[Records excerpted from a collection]
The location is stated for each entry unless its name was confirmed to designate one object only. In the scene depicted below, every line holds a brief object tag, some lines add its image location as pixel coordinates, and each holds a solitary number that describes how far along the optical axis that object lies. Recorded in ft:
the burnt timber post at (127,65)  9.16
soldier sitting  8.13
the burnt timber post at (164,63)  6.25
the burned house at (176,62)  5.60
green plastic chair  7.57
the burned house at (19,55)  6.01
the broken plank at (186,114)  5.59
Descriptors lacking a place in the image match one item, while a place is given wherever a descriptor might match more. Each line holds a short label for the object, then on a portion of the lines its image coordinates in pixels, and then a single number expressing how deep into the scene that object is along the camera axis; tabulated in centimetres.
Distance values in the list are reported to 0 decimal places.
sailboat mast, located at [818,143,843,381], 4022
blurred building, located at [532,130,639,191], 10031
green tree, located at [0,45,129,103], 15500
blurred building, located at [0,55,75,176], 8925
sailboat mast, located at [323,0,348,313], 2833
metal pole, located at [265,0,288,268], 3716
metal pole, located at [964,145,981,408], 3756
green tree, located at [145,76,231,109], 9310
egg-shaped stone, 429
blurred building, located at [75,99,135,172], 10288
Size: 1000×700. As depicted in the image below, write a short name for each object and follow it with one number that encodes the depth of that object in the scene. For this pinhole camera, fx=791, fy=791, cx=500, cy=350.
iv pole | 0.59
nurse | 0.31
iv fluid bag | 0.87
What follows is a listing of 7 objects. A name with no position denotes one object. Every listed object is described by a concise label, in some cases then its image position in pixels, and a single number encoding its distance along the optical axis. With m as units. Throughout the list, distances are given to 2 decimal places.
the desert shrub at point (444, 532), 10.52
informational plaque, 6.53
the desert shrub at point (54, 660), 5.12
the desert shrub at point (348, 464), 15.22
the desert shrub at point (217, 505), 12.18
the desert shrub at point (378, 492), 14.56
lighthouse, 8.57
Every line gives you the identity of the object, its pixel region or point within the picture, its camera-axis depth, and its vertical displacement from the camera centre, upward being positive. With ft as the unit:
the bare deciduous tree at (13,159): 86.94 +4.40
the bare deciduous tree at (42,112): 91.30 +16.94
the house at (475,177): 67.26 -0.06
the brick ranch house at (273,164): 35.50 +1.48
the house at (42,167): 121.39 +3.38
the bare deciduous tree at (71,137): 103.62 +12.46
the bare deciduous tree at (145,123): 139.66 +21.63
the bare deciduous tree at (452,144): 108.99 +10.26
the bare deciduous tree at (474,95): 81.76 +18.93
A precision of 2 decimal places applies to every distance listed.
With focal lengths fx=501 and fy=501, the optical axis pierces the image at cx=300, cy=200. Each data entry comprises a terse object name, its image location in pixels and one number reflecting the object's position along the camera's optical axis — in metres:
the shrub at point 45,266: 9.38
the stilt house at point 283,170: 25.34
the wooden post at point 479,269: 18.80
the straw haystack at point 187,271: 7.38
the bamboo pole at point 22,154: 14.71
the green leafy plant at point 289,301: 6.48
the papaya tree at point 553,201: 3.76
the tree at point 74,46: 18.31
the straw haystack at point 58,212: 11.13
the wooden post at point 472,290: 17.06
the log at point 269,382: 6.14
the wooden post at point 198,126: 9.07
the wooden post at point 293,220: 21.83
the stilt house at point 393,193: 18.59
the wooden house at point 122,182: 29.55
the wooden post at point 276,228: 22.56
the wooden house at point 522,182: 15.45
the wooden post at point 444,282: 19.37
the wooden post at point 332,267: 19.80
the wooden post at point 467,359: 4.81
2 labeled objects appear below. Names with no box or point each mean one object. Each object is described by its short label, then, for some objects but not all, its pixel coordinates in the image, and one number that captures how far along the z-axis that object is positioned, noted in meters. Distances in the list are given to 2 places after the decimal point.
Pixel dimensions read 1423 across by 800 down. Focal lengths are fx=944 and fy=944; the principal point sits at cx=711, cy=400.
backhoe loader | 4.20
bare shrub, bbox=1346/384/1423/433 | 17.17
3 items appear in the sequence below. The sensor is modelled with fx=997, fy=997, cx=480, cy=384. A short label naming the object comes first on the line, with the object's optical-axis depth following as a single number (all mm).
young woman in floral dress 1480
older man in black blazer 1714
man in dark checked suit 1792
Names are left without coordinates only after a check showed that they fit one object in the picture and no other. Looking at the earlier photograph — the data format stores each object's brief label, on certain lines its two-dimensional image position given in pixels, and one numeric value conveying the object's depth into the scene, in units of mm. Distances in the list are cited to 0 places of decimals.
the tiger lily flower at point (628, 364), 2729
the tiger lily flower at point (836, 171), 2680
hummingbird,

*Work order:*
Among the entries above, the line containing "the house at (475,177): 67.26 -0.06", the line containing "A precision of", and all lines between them are to be restated word for word; nothing else belongs in the reply.

*Expected answer:*
the house at (475,177): 67.26 -0.06
the brick ranch house at (273,164): 35.50 +1.48
the house at (42,167): 121.39 +3.38
the bare deciduous tree at (71,137): 103.62 +12.46
the bare deciduous tree at (145,123): 139.66 +21.63
the bare deciduous tree at (452,144): 108.99 +10.26
the bare deciduous tree at (474,95): 81.76 +18.93
A precision of 2 decimal places applies to every distance listed.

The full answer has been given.